ANN ARBOR, Mich. -- Michael Squires’ childhood bedroom was a shrine to the Oklahoma men’s gymnastics team. The young gymnast attended camps at the university and followed the team closely; one day he dreamed he might be a Sooner himself.
When it came to recruiting time, the love wasn’t necessarily reciprocated.
“You’ve got to understand, he was not recruited by anybody,” Oklahoma coach Mark Williams said. “He was from Edmond, Okla. One of my former gymnasts coached him for one or two years, and he begged me to come see him.
At the time, Squires was vetting potential colleges based on academics, not athletics. But when Williams gave him the opportunity to try to walk on to the gymnastics team at the hometown school that he loved, Squires decided to give it a shot.
“I figured, as long as I’ve been doing gymnastics, which was 12 years, 10 years at the time, I figured I might as well give it another six months just to see if I could make the team that I’d been a fan for so long of,” he said.
Three years later, the gamble has more than paid off. On Saturday night, Squires, now a junior, defended his still rings title at the NCAA NC Men’s Gymnastics Championships in Ann Arbor. His score of 15.800 bettered second-place C.J. Maestas of Illinois by .075 points. One night earlier, Squires also put up the top rings score of 15.700 in helping Oklahoma take second place in the team competition.
“This never happens,” Williams said. “I’ve been doing gymnastics for 25 years at the college level, and nobody has ever done this. Somebody that is totally unheard of at the [Junior Olympic] level, never did anything as a ringman, and to improve the way he did in a year and a half is a testament to how hard he worked and believing in a plan and executing it.”
The first step in Squires’ transformation from a walk on to a rings champion was quitting the other five events. And after a freshman season in which he competed on rings in 10 of Oklahoma’s 12 meets, including the team finals at the NCAA championships, his potential began to emerge.
“I was yelling at him about something […],” Williams said with a laugh, “and I’m like, ‘If you do this stuff in the right order, in the right way, you’re going to be an All-American.’
“Then I was like, ‘You know, you even have a chance to be a national champion.’”
It took the gymnast more time to believe in that potential, but with greatly improved strength as a sophomore, he began to realize Williams’ vision. The turning point came when Squires scored an NCAA season-best 16.000 in a meet against Minnesota.
“At that point, I knew that if I hit a set I could compete with anybody,” he said.
Winning the NCAA championship later that season still came as a surprise, though. And winning a second one this weekend was even harder.

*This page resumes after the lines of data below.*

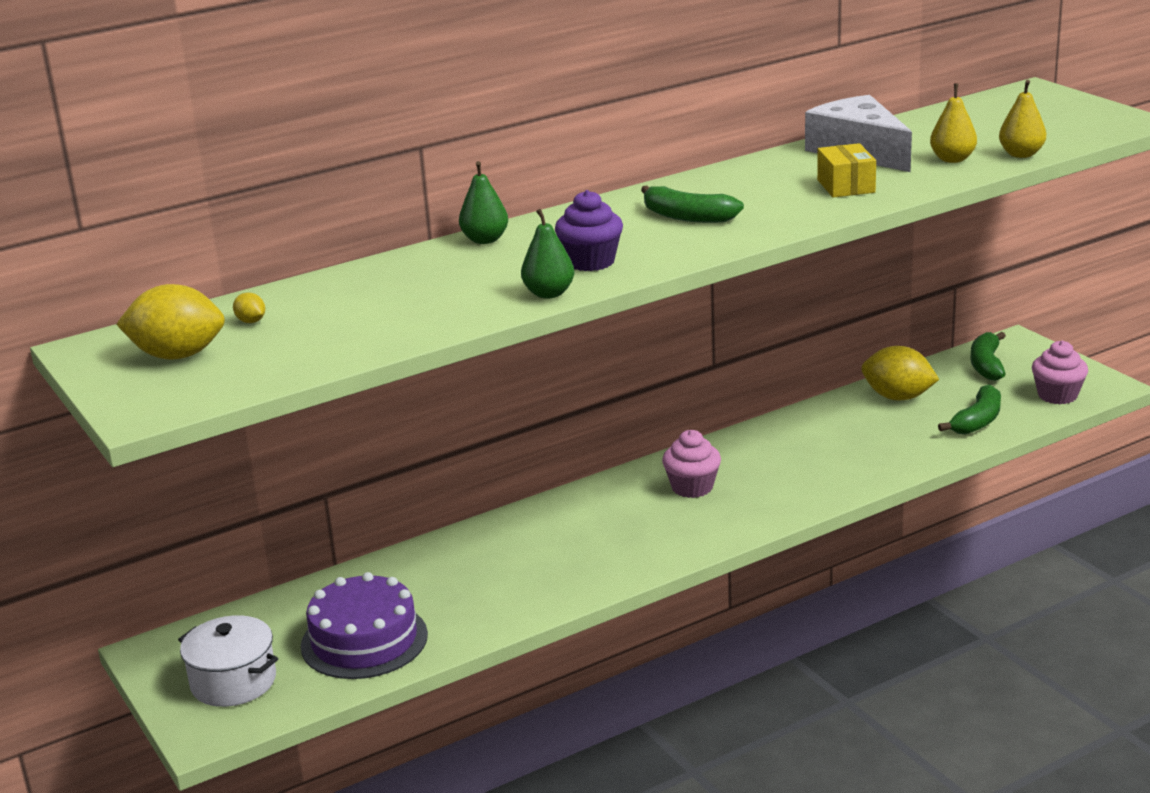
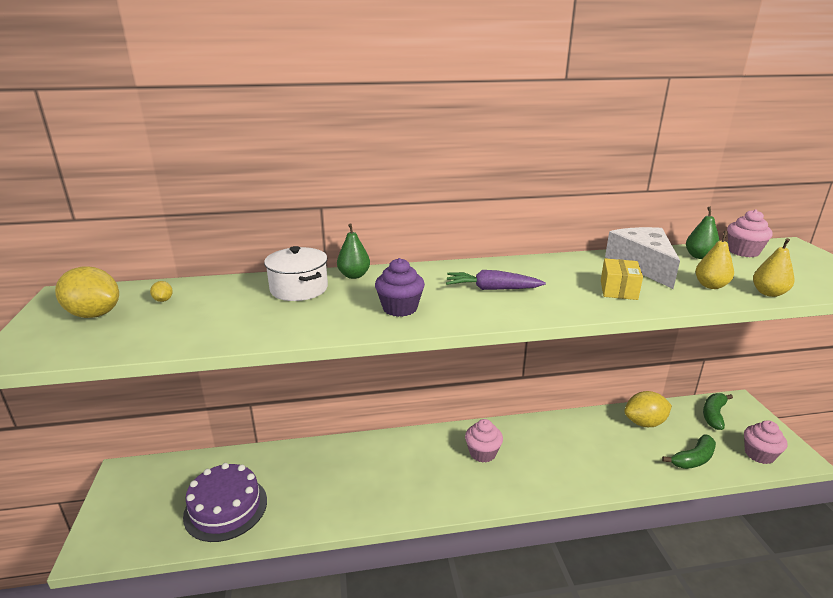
camera: 20 degrees right, 0 degrees up
(233, 682) = (138, 513): white pot -> white pot (299, 289)
(549, 293) = (349, 327): green pear -> green pear (699, 256)
(688, 217) = (492, 289): green banana -> purple carrot
(898, 397) = (644, 423): yellow lemon -> yellow lemon turned 60 degrees counterclockwise
(976, 110) = (743, 252): none -> pink cupcake

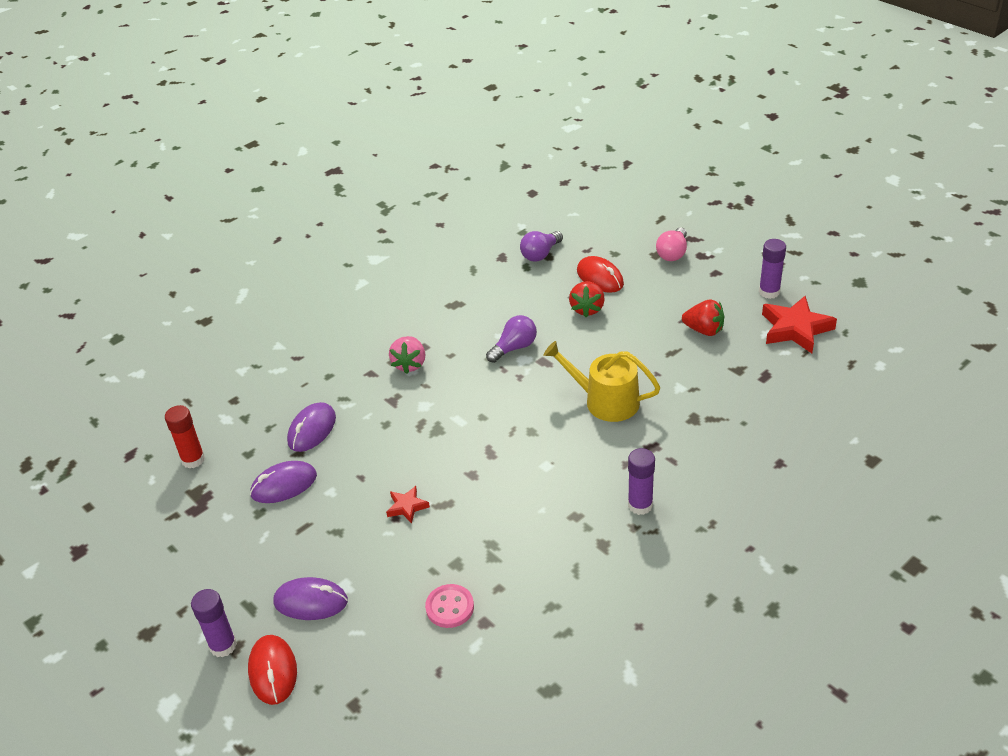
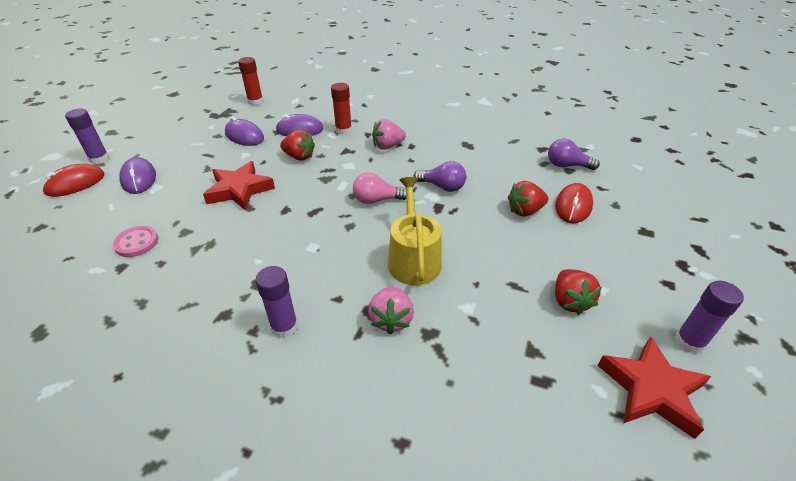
camera: 60 degrees right, 0 degrees up
(345, 391) = (343, 130): none -> red glue stick
(375, 443) = (299, 157): none -> red strawberry
(407, 507) = (239, 190): red star -> red star, size x1.94
(668, 436) = (391, 319): none -> pink strawberry
(673, 253) = (660, 242): pink light bulb -> pink light bulb (377, 200)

“This year was a little bit more of a grind just because I knew what winning felt like, and I knew the standards that I needed to meet in order to be a repeat,” he said. “So coming into this meet, there was a lot more pressure, I felt like I was in a way expected to come and defend my championship. It’s a tough situation that you’re put in, but you try not to think about it and you try to focus on what you’ve been doing in the gym every day, and luckily I was able to do that.”
Squires’ performance helped the Sooners end the weekend on a high note. One night after finishing second in the team competition for the fourth year in a row, Squires won the rings, junior Alec Robin won the floor exercise and vault, and junior Michael Reid was runner-up on pommel horse.
It was a night that Squires could never have even imagined two years ago.
“I thank myself a lot that I gave myself a chance,” he said, “and thank the coaches all the time for giving me the chance to try out for the team.”